Professeure de français à Schiltigheim, Céline Lapertot est aussi une auteure reconnue. Elle présentait ce lundi 26 février son troisième livre, Ne préfère pas le sang à l'eau (Éditions Viviane Hamy), à la librairie Kléber de Strasbourg.
Jusqu'à présent, dans ses romans, Céline Lapertot s'intéressait surtout aux femmes. Charlotte, la jeune adolescente battue puis parricide de Et je prendrai tout ce qu'il y a à prendre. Séraphine qui, après avoir tout perdu, fait elle aussi le choix d'agir plutôt que de subir dans Des femmes qui dansent sous les bombes. Cette fois, l'héroïne laisse sa place au héros, Thiego, personnage principal de Ne préfère pas le sang à l'eau.
Le sang, c'est la menace de la guerre, de la tyrannie. Plutôt que de s'intéresser à un pays en particulier, Céline Lapertot a choisi d'en imaginer un : Cartimandua, un pays prospère et apaisé qui échappe à la sécheresse qui frappe ses voisins grâce à son immense citerne. "C'est une fable dystopique avec un fond de réflexion", indique l'auteure devant un public d'une cinquantaine de personnes rassemblées à la librairie Kléber. "La citerne de Cartimandua, c'est un peu la boîte de Pandore : elle les préserve de la catastrophe mais fait vaciller le pouvoir quand elle explose." Derrière cette métaphore se cache un message sur la fragilité de ce que l'on croit acquis : le luxe que représente la liberté et qui se volatilise en une fraction de seconde.
Celine Lapertot. Crédit photo : Cuej / Kévin Brancaleoni
Et si Thiego, choisit d'agir avec les mots, de dénoncer les dérives politiques de son pays, d'autres se montrent moins héroïques. "Chacun ignore s'il ne serait pas prêt à quelques bassesses pour préserver ses acquis", dit-elle au sujet de ces personnages qu'elle a voulu complexes, peu manichéens.

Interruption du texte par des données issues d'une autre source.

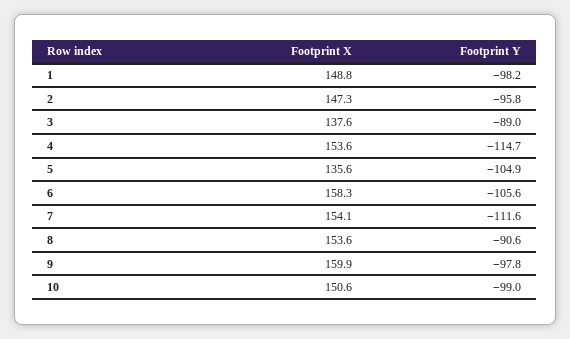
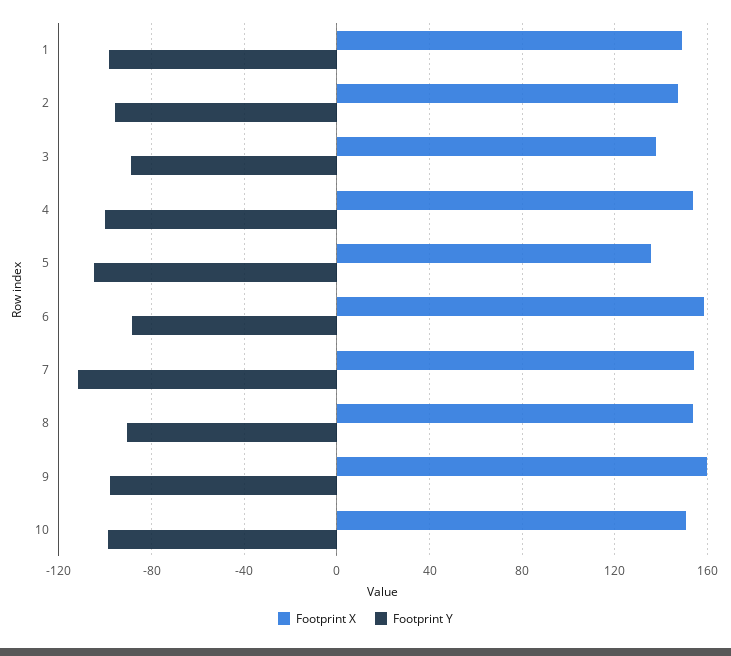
  {
    "Footprint X": {
      "1": 148.8,
      "2": 147.3,
      "3": 137.6,
      "4": 153.6,
      "5": 135.6,
      "6": 158.3,
      "7": 154.1,
      "8": 153.6,
      "9": 159.9,
      "10": 150.6
    },
    "Footprint Y": {
      "1": -98.2,
      "2": -95.8,
      "3": -89,
-     "4": -114.7,
+     "4": -100,
      "5": -104.9,
-     "6": -105.6,
+     "6": -90,
      "7": -111.6,
      "8": -90.6,
      "9": -97.8,
      "10": -99
    }
  }

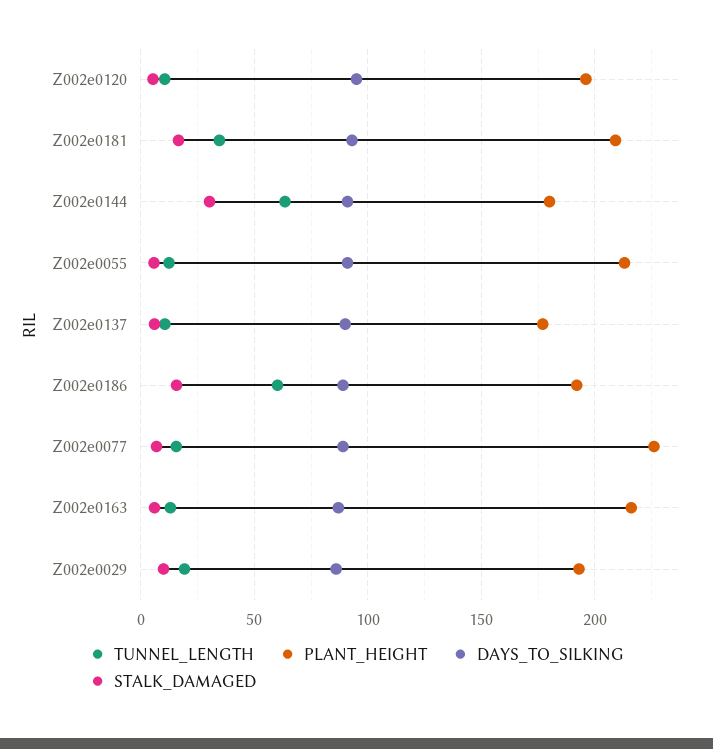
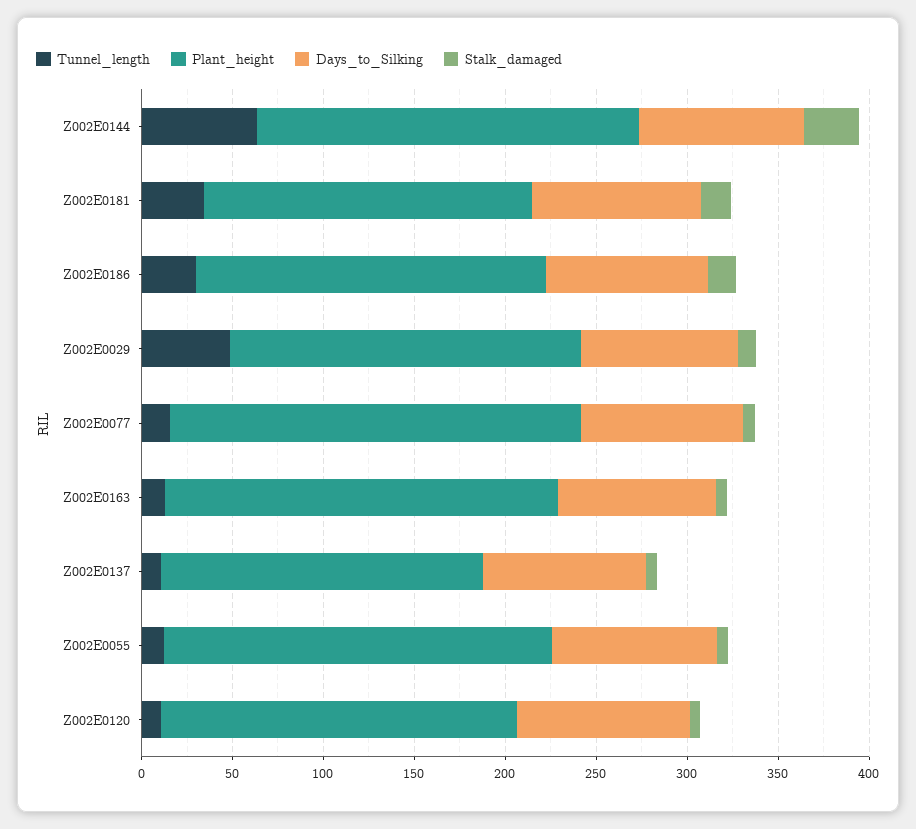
  {
    "TUNNEL_LENGTH": {
      "Z002e0120": 10,
      "Z002e0181": 35,
      "Z002e0144": 65,
      "Z002e0055": 10,
      "Z002e0137": 10,
-     "Z002e0186": 60,
+     "Z002e0186": 30,
      "Z002e0077": 15,
      "Z002e0163": 15,
-     "Z002e0029": 20
+     "Z002e0029": 50
    },
    "PLANT_HEIGHT": {
      "Z002e0120": 195,
-     "Z002e0181": 210,
+     "Z002e0181": 180,
-     "Z002e0144": 180,
+     "Z002e0144": 210,
      "Z002e0055": 215,
      "Z002e0137": 175,
      "Z002e0186": 190,
      "Z002e0077": 225,
      "Z002e0163": 215,
      "Z002e0029": 195
    },
    "DAYS_TO_SILKING": {
      "Z002e0120": 95,
      "Z002e0181": 95,
      "Z002e0144": 90,
      "Z002e0055": 90,
      "Z002e0137": 90,
      "Z002e0186": 90,
      "Z002e0077": 90,
      "Z002e0163": 85,
      "Z002e0029": 85
    },
    "STALK_DAMAGED": {
      "Z002e0120": 5,
      "Z002e0181": 15,
      "Z002e0144": 30,
      "Z002e0055": 5,
      "Z002e0137": 5,
      "Z002e0186": 15,
      "Z002e0077": 5,
      "Z002e0163": 5,
      "Z002e0029": 10
    }
  }

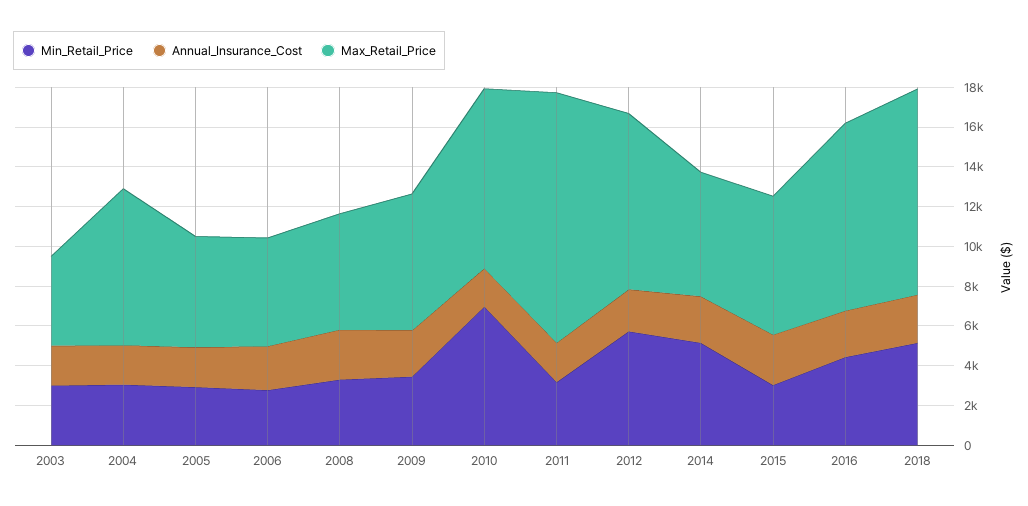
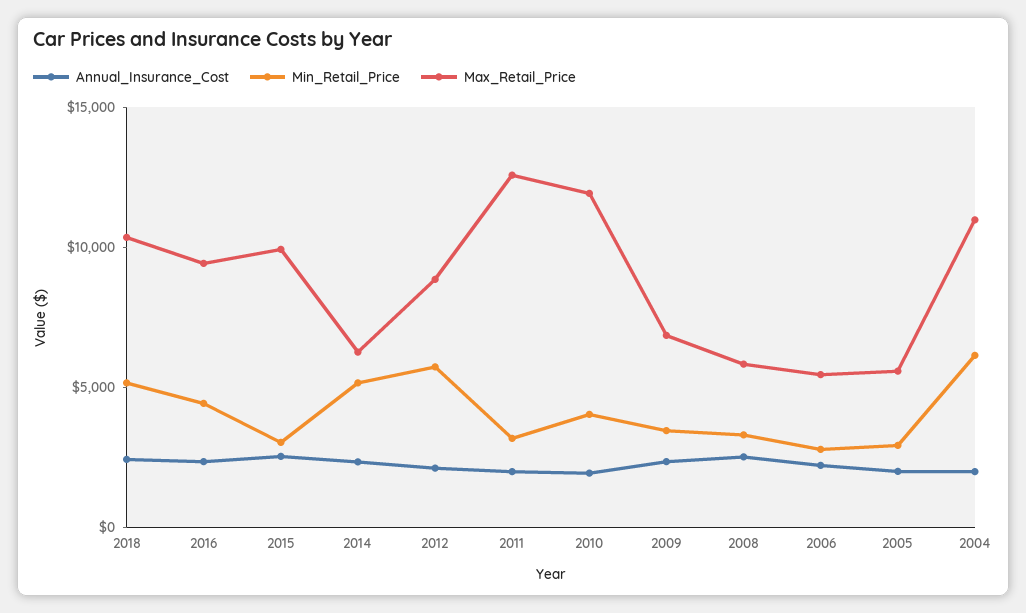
  {
    "Min_Retail_Price": {
-     "2003": 3000,
-     "2004": 3000,
+     "2004": 6000,
      "2005": 3000,
      "2006": 3000,
      "2008": 3500,
      "2009": 3500,
-     "2010": 7000,
+     "2010": 4000,
      "2011": 3000,
      "2012": 5500,
      "2014": 5000,
      "2015": 3000,
      "2016": 4500,
      "2018": 5000
    },
    "Annual_Insurance_Cost": {
-     "2003": 2000,
      "2004": 2000,
      "2005": 2000,
      "2006": 2000,
      "2008": 2500,
      "2009": 2500,
      "2010": 2000,
      "2011": 2000,
      "2012": 2000,
      "2014": 2500,
      "2015": 2500,
      "2016": 2500,
      "2018": 2500
    },
    "Max_Retail_Price": {
-     "2003": 4500,
-     "2004": 8000,
+     "2004": 11000,
      "2005": 5500,
      "2006": 5500,
      "2008": 6000,
      "2009": 7000,
-     "2010": 9000,
+     "2010": 12000,
      "2011": 12500,
      "2012": 9000,
      "2014": 6500,
-     "2015": 7000,
+     "2015": 10000,
      "2016": 9500,
      "2018": 10500
    }
  }

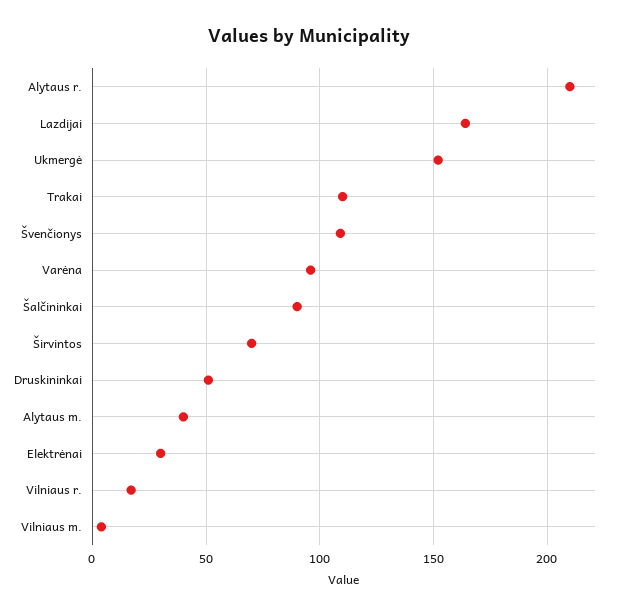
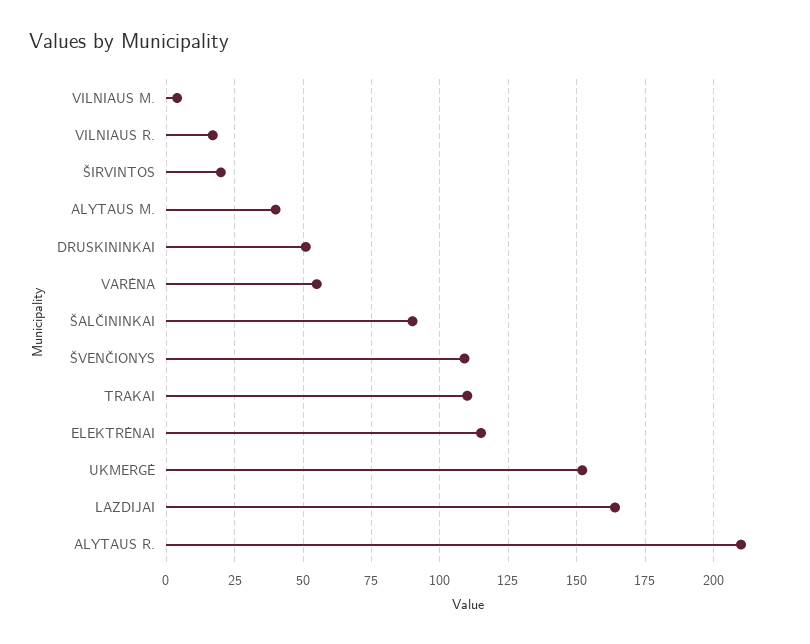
  {
    "Alytaus r.": 210,
    "Lazdijai": 165,
    "Ukmergė": 150,
    "Trakai": 110,
    "Švenčionys": 110,
-   "Varėna": 95,
+   "Varėna": 55,
    "Šalčininkai": 90,
-   "Širvintos": 70,
+   "Širvintos": 20,
    "Druskininkai": 50,
    "Alytaus m.": 40,
-   "Elektrėnai": 30,
+   "Elektrėnai": 115,
    "Vilniaus r.": 15,
    "Vilniaus m.": 5
  }

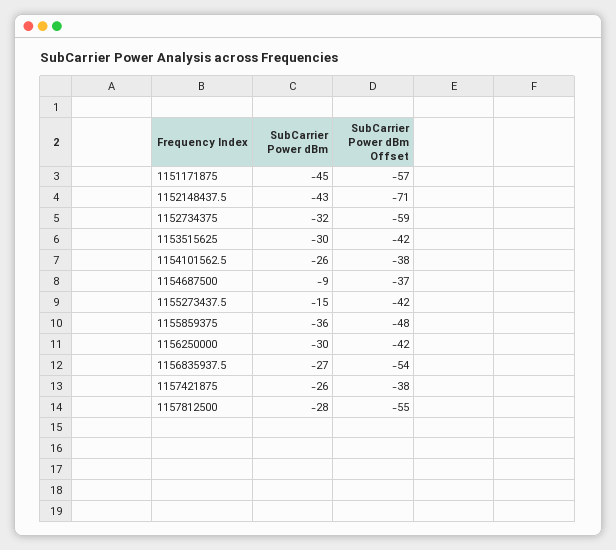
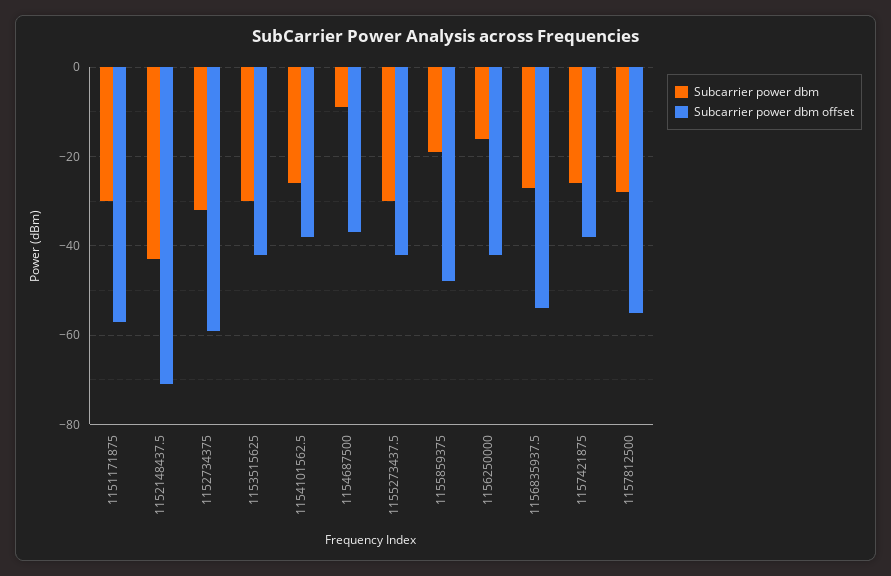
  {
    "SubCarrier Power dBm": {
-     "1151171875": -45,
+     "1151171875": -30,
      "1152148437.5": -43,
      "1152734375": -32,
      "1153515625": -30,
      "1154101562.5": -26,
      "1154687500": -9,
-     "1155273437.5": -15,
+     "1155273437.5": -30,
-     "1155859375": -36,
+     "1155859375": -20,
-     "1156250000": -30,
+     "1156250000": -15,
      "1156835937.5": -27,
      "1157421875": -26,
      "1157812500": -28
    },
    "SubCarrier Power dBm Offset": {
      "1151171875": -57,
      "1152148437.5": -71,
      "1152734375": -59,
      "1153515625": -42,
      "1154101562.5": -38,
      "1154687500": -37,
      "1155273437.5": -42,
      "1155859375": -48,
      "1156250000": -42,
      "1156835937.5": -54,
      "1157421875": -38,
      "1157812500": -55
    }
  }

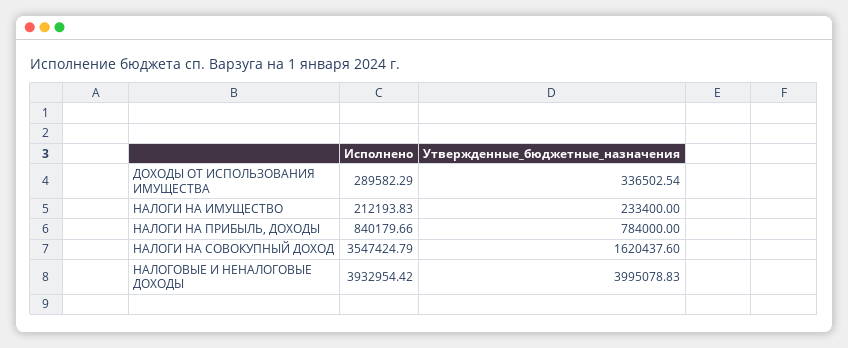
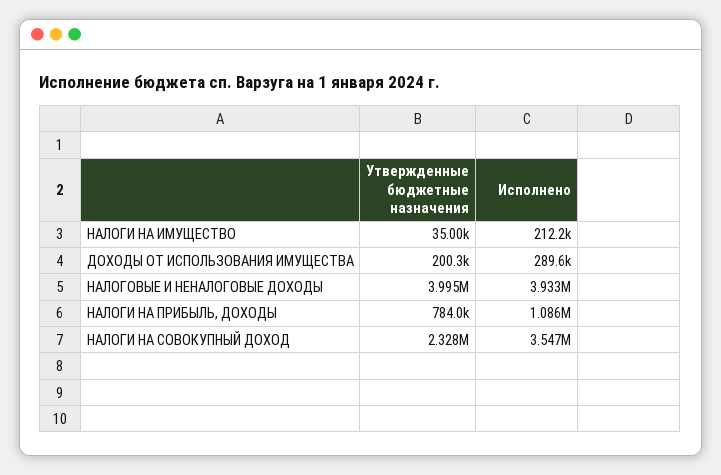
  {
    "Исполнено": {
      "ДОХОДЫ ОТ ИСПОЛЬЗОВАНИЯ ИМУЩЕСТВА": 289582.29,
      "НАЛОГИ НА ИМУЩЕСТВО": 212193.83,
-     "НАЛОГИ НА ПРИБЫЛЬ, ДОХОДЫ": 840179.66,
+     "НАЛОГИ НА ПРИБЫЛЬ, ДОХОДЫ": 1086000,
      "НАЛОГИ НА СОВОКУПНЫЙ ДОХОД": 3547424.79,
      "НАЛОГОВЫЕ И НЕНАЛОГОВЫЕ ДОХОДЫ": 3932954.42
    },
    "Утвержденные_бюджетные_назначения": {
-     "ДОХОДЫ ОТ ИСПОЛЬЗОВАНИЯ ИМУЩЕСТВА": 336502.54,
+     "ДОХОДЫ ОТ ИСПОЛЬЗОВАНИЯ ИМУЩЕСТВА": 200300,
-     "НАЛОГИ НА ИМУЩЕСТВО": 233400,
+     "НАЛОГИ НА ИМУЩЕСТВО": 35000,
      "НАЛОГИ НА ПРИБЫЛЬ, ДОХОДЫ": 784000,
-     "НАЛОГИ НА СОВОКУПНЫЙ ДОХОД": 1620437.6,
+     "НАЛОГИ НА СОВОКУПНЫЙ ДОХОД": 2328000,
      "НАЛОГОВЫЕ И НЕНАЛОГОВЫЕ ДОХОДЫ": 3995078.83
    }
  }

L'acquis, ici, c'est l'eau. L'or bleu est le véritable trésor de Cartimandua, celui qui attire le peuple voisin des "nez-verts". "Je n'avais pas envie de prendre un peuple qui existe réellement", explique Céline Lapertot. Ces migrants sont peu nombreux - environ 300 -, mais leur présence cristallise les tensions. Parmi eux, une petite fille, Karole, qui sert de fil rouge au roman, "tombée amoureuse" de la citerne. Elle est la première à périr lorsque le réservoir explose, noyée alors qu'elle était venue boire. À travers ce drame, l'auteure souhaitait sensibiliser à la question de l'eau, dont la présence et l'abondance semblent acquises dans nos sociétés modernes, au point qu'on ne réalise plus à quel point elle est "précieuse". Comme la démocratie...
Malgré la reconnaissance critique, Céline Lapertot n'a pas abandonné sa première vocation : le professorat. Elle enseigne toujours les lettres au collège Leclerc de Schiltigheim, et compte bien continuer. "Quand je suis professeure, je suis professeure, j'enseigne", affirme-t-elle avec conviction. Quant à ses élèves, "globalement, ils se fichent" de cette double carrière. Pour elle, il s'agit de deux mondes distincts qui ne doivent pas se côtoyer. Même avec ses collègues, le sujet vient rarement sur la table. Pourtant, certains ont fait le déplacement et sont venus l'écouter à la librairie Kléber. Comme un pont entre ses deux mondes.
Kévin Brancaleoni
Ne préfère pas le sang à l'eau, Céline Lapertot, Éditions Viviane Hamy, 152p, 17 euros.